Please keep in mind as we go through this information, PHF is fairly uncommon in our region. There is a higher concentration in central New York (near Syracuse), and a much higher concentration in the Potomac River Valley, including Pennsylvania, Maryland, Virginia. While we still watch for it in this area, we don't see or hear of many cases.
Recent work by Dr. John Madigan of UC Davis has proven that horses become infected when they ingest the flies that are infected with the bacteria. (Read more about it here.) Under experimental conditions, they were able to cause infection in a horse by feeding just 8 (yes, 8!) caddisflies. Other methods including feeding the snails or feeding the organism directly did not lead to transmission of the disease. It's important to remember that since the fly is the vector, that means the horse doesn't need to drink directly from a river or pond. The disease can come to the horse and land in its water bucket.
Side note: While oxytetracycline is available over the counter (for use in cattle), it's very important NOT to attempt treatment of your horse without a veterinarian. Oxytetracycline is poorly absorbed orally in horses, and must be given IV, diluted in sterile fluid, slowly through an IV catheter. Don't take this on alone!

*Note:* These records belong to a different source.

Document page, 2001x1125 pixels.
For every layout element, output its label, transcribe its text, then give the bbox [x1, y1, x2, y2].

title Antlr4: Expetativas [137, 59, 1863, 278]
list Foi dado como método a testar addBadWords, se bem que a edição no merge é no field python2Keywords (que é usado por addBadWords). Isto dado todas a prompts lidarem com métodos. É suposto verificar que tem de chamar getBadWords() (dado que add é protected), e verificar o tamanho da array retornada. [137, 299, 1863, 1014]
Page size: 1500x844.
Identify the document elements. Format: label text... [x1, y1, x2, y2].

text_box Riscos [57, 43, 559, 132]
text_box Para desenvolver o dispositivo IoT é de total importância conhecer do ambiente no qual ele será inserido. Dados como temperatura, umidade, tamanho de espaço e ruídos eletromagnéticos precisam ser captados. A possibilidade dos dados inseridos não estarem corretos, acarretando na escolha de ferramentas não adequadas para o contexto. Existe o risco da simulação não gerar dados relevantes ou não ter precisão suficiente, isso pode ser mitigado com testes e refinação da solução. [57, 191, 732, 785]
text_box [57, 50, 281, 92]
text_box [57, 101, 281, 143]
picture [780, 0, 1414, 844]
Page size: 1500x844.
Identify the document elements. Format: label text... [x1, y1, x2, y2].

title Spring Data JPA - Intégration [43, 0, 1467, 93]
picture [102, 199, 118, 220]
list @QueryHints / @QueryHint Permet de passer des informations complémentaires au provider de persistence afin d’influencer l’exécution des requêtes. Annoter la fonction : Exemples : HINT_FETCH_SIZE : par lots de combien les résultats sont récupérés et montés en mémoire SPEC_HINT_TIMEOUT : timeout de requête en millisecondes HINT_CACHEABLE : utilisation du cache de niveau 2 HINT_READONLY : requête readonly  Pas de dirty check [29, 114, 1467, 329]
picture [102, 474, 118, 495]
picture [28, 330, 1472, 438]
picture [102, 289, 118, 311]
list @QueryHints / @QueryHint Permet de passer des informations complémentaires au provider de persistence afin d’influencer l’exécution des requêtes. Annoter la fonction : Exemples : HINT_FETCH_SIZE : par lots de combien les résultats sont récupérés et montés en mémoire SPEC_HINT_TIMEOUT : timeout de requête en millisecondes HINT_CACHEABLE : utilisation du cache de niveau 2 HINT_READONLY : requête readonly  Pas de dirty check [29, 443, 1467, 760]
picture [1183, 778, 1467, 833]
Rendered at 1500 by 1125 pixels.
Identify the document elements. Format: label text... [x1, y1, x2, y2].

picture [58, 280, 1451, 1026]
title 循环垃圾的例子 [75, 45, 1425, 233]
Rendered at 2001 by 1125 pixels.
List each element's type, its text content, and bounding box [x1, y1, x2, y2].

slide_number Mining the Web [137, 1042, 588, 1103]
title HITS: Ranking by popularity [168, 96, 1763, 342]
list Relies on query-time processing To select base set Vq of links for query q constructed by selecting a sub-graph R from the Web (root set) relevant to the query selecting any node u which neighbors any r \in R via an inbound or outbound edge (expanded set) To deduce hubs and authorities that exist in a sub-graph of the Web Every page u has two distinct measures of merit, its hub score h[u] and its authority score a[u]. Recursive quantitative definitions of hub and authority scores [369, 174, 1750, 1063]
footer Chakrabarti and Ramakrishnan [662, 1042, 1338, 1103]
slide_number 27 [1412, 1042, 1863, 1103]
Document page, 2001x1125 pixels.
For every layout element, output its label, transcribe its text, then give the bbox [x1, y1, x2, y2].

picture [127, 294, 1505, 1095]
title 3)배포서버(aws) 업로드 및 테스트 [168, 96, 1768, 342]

There is a vaccine, but it's of variable effectiveness. We do vaccinate horses in our region who seem to be at higher risk (those horses who live in a paddock with a pond or stream in it, or who commonly trail ride in wet areas, or drink from ponds or streams). Since the vaccine isn't particularly protective (only reaching about 78% protectiveness in experimental studies, and certainly less than that in actual infections), and the effect of vaccination wanes quickly (reaching about 50% protective at 6 months, and about 33% after 9 months), if you're going to vaccinate, it's best to do so about a month before cases start to emerge in the area. For the northeast, we start to see cases in July/August, so vaccinating in June makes the most sense. There is some evidence that the vaccine is waning in effectiveness over the past several years, and in some region it seems to be much less effective than in others. This lends support to the idea that we are actually seeing several different strains, and the vaccine may be effective against some, but not others. It's also believed that since the disease is contracted orally, vaccines may need to be reformulated to provide better protection.